In 1896 Mr. Van Alstine married Mary Bertha Beers of Gilmore City, who with two sons and two daughters survive him; one son, Howard Dana Van Alstine, died in 1928. He was one of the three last survivors of the original settlers of Gilmore City. With his brother he was a leader in the movement resulting in the drainage of thousands of acres of Pocahontas county slough bottoms long before the first drainage ditch was established in the county under the provisions of law. The bank extended its financial operations throughout the county and obtained valuable eastern loan connections which were utilized in developing the wild prairie into productive farms. Later in the depth of the depression the shrinkage of deposits from a high of $1,800,000 to $303,000, occasioned the decision of the Van Alstines to close the bank and it was liquidated beginning in October, 1931, the farm loan business being continued.

In addition to his local business Mr. Van Alstine was active in public affairs, his most lasting and important public work being in the Iowa legislature, serving in the Senate, representing Buena Vista, Humboldt and Pocahontas counties, in the Thirty-seventh, Thirty-eighth and Thirty­ninth General Assemblies, as chairman of the code revision committee, chairman of the appropriations and other standing committees. In 1920 he was appointed chairman of the state tax commission, which at that time carried no compensation, and he devoted a large part of his time in securing revision of tax laws and taxation practices; for many years was a member of the National Association of Tax Commissioners, and was a recognized authority on methods of taxation; in 1928 designed and drew the legislation under which the present Iowa State Tax Commission was organized and was offered appointment as its first chairman but declined this honor; served as president of the Iowa Farm Mortgage Bankers’ Association, a member of the board of directors of the Iowa Tax Association and of the Pocahontas County Mutual Insurance Association and president of the Iowa Pioneer Lawmakers Association.

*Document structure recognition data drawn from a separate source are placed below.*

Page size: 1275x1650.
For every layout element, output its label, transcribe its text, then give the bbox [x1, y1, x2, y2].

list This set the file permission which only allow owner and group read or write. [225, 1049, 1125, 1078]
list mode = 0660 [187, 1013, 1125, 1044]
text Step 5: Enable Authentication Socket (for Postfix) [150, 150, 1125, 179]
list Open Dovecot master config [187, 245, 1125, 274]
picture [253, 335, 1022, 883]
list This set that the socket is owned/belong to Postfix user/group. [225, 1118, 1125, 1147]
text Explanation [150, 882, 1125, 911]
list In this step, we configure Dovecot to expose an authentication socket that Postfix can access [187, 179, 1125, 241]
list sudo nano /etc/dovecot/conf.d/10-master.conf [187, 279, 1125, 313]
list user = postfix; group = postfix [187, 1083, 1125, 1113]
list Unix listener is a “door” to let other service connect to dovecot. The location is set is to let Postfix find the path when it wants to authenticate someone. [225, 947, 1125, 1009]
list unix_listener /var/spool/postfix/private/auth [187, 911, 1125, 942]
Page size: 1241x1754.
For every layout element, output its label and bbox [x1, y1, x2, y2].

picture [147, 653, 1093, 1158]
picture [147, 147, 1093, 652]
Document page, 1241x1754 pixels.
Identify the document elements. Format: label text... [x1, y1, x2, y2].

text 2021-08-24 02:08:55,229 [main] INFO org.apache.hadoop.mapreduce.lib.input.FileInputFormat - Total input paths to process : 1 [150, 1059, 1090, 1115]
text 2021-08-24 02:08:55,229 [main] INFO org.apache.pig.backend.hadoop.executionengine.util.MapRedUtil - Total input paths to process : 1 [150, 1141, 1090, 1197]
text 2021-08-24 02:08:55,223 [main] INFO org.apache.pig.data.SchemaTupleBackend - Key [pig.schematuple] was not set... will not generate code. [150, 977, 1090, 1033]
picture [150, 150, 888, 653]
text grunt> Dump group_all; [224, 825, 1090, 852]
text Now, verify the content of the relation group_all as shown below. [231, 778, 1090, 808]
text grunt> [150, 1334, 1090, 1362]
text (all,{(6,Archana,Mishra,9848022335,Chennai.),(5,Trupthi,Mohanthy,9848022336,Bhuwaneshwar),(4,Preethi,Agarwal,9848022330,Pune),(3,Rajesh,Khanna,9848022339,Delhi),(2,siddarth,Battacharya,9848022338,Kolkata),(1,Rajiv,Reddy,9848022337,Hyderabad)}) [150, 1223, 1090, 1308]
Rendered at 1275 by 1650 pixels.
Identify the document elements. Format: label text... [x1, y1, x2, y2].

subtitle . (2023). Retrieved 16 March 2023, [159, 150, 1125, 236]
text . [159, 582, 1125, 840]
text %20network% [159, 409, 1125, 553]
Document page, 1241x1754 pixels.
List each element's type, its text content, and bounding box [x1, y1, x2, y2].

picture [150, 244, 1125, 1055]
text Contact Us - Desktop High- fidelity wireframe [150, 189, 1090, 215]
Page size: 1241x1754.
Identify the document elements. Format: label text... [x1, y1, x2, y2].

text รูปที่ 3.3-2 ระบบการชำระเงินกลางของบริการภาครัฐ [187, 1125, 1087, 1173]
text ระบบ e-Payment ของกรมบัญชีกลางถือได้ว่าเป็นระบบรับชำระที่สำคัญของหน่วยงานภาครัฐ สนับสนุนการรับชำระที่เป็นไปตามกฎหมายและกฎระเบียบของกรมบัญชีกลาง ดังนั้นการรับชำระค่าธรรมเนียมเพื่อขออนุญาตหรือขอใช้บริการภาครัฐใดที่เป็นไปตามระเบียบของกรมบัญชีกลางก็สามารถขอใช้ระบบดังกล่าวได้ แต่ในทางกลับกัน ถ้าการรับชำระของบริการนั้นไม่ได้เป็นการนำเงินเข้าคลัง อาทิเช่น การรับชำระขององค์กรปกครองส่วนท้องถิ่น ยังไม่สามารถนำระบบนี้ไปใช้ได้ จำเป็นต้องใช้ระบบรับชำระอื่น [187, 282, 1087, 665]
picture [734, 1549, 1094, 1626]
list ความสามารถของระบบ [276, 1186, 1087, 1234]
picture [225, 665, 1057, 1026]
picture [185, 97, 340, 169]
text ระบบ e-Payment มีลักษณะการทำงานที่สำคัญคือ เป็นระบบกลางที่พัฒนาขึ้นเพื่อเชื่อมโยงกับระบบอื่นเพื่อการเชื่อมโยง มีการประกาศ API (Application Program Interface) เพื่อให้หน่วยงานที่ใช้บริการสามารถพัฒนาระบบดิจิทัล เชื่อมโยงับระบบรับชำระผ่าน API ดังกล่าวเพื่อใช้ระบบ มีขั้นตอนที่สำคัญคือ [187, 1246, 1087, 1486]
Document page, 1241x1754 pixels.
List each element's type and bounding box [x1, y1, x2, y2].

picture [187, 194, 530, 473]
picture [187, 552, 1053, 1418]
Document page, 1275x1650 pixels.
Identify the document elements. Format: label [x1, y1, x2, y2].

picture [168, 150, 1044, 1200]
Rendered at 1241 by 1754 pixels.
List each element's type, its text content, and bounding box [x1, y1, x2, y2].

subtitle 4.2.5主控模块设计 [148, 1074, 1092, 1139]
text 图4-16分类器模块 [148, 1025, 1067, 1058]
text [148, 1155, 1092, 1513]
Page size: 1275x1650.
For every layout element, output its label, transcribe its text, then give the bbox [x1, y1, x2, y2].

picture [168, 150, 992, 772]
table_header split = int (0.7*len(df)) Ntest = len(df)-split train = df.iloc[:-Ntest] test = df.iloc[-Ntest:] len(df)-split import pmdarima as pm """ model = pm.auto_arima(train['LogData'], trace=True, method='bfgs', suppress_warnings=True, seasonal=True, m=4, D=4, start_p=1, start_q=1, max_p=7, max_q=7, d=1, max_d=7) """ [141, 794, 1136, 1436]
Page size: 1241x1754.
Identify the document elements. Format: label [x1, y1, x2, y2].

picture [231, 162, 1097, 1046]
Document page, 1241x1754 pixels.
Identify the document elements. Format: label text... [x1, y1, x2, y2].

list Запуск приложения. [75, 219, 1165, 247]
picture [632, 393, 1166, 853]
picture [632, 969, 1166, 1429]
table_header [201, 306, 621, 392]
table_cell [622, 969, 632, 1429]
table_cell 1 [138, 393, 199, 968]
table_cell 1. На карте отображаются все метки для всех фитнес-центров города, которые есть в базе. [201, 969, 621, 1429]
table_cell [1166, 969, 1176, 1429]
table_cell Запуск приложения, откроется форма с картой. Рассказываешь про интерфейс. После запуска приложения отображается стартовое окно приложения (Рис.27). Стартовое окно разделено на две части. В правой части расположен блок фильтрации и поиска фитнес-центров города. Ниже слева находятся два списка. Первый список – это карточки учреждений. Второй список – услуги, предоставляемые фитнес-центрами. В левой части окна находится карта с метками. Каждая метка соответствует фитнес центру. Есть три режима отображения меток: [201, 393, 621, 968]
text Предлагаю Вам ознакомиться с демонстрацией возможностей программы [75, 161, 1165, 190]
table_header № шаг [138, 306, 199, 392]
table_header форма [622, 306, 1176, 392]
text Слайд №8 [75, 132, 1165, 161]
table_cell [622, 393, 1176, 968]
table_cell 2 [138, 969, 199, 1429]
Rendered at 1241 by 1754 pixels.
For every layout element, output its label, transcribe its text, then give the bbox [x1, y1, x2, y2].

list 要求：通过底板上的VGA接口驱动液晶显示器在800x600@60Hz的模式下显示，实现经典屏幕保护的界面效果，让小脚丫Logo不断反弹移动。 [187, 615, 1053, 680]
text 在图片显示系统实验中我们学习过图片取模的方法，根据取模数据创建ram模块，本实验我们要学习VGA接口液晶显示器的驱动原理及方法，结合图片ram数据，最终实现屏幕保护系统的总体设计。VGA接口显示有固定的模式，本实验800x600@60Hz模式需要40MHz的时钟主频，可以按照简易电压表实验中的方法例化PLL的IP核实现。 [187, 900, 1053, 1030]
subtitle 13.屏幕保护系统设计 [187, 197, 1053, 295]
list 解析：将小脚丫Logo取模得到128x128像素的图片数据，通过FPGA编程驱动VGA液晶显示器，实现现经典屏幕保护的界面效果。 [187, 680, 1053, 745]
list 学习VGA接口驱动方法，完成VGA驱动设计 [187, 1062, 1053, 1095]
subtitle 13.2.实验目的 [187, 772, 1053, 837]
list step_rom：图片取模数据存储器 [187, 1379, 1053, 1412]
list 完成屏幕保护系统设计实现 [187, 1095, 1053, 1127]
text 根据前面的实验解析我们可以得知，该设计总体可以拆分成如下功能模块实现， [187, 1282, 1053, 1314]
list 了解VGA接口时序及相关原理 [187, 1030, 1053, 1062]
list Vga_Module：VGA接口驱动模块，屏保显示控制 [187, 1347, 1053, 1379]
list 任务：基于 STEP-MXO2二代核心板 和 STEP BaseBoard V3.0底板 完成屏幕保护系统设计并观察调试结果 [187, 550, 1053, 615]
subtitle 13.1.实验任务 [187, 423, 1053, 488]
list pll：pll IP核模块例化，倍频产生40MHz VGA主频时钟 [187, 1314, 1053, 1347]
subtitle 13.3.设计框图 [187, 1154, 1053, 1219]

While his primary legislative interest was taxation, he was the author of a number of the statutes curative to real estate titles and he was the author of the Chattel Lien Recording Law, both of which have been of very material value to the business men of the state.

His life was devoted to aggressive community and county development, being active in the movements that secured for Gilmore City a gas plant, which was later supplanted with an electric service in 1912, also in the organization and installation of a municipal water works. A Republican and a member of the Knights of Pythias and various Masonic bodies, and during World War I was active in government service. A son, Lieutenant Sewal Van Alstine, is now with the U. S. Armed Forces in the Pacific area.

J. F. MILLER,

DUANE E. DEWEL,

C. V. FINDLAY,

Committee

The resolution was unanimously adopted.